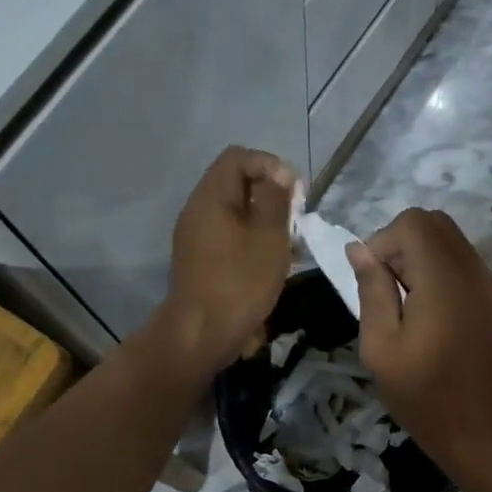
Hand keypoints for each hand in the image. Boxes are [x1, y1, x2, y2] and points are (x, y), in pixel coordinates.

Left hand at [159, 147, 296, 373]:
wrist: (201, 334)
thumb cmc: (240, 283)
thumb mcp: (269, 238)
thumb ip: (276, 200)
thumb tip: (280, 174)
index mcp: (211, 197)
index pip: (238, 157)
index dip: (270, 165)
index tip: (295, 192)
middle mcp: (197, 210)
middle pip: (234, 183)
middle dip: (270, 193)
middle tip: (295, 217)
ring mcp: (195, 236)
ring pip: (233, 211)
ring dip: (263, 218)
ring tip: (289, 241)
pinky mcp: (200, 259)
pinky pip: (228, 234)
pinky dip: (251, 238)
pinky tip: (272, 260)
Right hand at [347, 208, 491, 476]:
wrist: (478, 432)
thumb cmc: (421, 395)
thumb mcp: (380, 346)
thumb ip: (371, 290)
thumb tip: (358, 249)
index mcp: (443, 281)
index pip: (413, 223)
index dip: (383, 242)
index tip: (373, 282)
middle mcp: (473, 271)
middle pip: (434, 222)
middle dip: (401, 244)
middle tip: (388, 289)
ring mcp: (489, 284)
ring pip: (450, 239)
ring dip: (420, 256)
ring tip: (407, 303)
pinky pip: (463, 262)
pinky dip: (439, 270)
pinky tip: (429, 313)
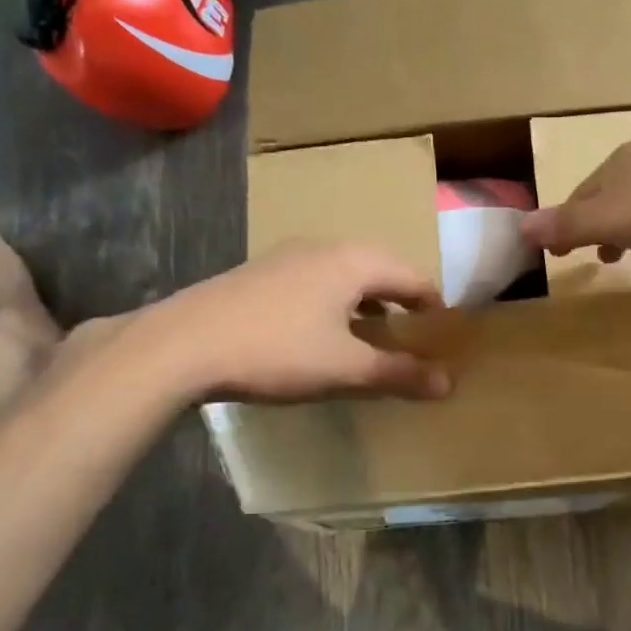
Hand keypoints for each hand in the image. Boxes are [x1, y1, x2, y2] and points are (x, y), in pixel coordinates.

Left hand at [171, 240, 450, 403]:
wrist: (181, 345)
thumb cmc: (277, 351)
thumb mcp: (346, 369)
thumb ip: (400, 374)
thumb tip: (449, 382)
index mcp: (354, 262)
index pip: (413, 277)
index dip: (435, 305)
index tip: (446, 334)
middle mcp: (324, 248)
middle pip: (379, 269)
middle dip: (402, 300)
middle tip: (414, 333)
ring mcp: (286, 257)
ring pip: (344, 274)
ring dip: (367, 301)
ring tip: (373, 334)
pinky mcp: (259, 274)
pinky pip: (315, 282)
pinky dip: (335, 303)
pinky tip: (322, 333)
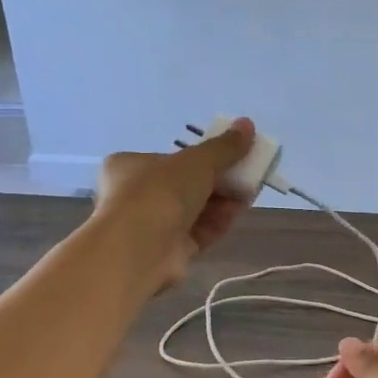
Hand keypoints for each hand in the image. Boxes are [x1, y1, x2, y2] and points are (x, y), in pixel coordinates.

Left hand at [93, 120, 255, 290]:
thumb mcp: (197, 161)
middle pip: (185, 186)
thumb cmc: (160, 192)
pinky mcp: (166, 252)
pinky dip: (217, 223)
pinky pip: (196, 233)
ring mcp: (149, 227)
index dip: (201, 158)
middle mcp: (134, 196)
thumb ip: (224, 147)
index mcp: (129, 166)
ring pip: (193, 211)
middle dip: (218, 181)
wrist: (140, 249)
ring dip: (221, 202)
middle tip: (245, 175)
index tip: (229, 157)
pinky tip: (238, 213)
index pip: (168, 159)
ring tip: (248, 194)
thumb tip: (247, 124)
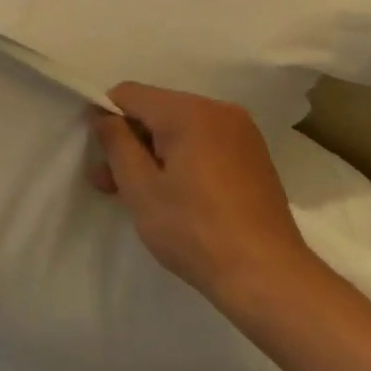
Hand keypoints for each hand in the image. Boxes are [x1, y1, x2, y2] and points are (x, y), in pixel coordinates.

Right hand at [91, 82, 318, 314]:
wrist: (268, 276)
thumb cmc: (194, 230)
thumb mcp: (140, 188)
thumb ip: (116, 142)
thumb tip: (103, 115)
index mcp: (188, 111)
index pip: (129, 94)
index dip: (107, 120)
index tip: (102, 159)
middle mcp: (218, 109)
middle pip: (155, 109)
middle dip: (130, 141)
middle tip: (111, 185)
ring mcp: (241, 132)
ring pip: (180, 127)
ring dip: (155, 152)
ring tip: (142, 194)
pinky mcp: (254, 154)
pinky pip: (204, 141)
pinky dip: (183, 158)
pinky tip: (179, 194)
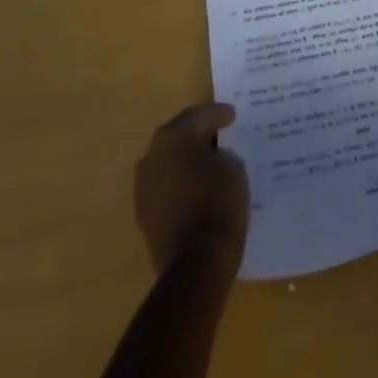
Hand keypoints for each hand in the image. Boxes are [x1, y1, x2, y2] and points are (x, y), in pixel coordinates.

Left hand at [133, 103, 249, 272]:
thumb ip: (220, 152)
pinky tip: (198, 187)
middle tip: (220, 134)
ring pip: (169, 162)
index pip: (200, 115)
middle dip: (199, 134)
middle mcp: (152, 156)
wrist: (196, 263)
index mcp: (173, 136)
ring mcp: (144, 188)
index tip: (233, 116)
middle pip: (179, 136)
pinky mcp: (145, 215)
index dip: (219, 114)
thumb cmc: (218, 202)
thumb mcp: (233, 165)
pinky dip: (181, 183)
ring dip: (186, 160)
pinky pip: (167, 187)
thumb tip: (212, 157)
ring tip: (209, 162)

# # # # #

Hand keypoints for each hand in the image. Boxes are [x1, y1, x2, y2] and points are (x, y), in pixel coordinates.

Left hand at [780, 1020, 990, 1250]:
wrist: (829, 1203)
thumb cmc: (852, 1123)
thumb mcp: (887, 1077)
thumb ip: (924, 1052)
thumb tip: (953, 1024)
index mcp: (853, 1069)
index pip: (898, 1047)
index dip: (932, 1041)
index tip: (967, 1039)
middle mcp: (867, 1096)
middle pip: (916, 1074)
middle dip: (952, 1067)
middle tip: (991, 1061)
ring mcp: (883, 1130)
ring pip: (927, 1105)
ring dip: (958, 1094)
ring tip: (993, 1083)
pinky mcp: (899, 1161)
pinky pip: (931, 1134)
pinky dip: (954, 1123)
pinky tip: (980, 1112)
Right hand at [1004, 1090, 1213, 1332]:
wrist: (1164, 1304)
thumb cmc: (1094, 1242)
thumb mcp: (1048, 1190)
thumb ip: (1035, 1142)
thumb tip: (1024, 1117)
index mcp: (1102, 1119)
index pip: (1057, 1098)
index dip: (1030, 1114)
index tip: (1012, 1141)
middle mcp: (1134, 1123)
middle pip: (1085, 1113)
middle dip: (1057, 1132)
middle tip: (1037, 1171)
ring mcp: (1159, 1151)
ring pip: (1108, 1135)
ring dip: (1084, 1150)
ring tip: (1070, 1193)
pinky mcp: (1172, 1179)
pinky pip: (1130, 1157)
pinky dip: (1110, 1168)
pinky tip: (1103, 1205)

# # # # #

WORK INSTRUCTION:
All lines above from the one with "ring mcp: (883, 1130)" to the one with "index pip: (1057, 1098)", inclusive, should be copied exactly, and no other lines.

OUTPUT FOR THIS EXERCISE:
ring mcp: (883, 1130)
ring pip: (927, 1105)
ring dip: (958, 1094)
ring tip: (993, 1083)
pinky mcp: (899, 1161)
pinky pip: (931, 1134)
pinky dip: (954, 1123)
pinky tip: (980, 1112)
Right hand at [1004, 1090, 1213, 1332]:
wrist: (1164, 1304)
thumb cmc: (1094, 1242)
thumb mcp: (1048, 1190)
thumb ip: (1035, 1142)
thumb tip: (1024, 1117)
index mcp: (1102, 1119)
index pip: (1057, 1098)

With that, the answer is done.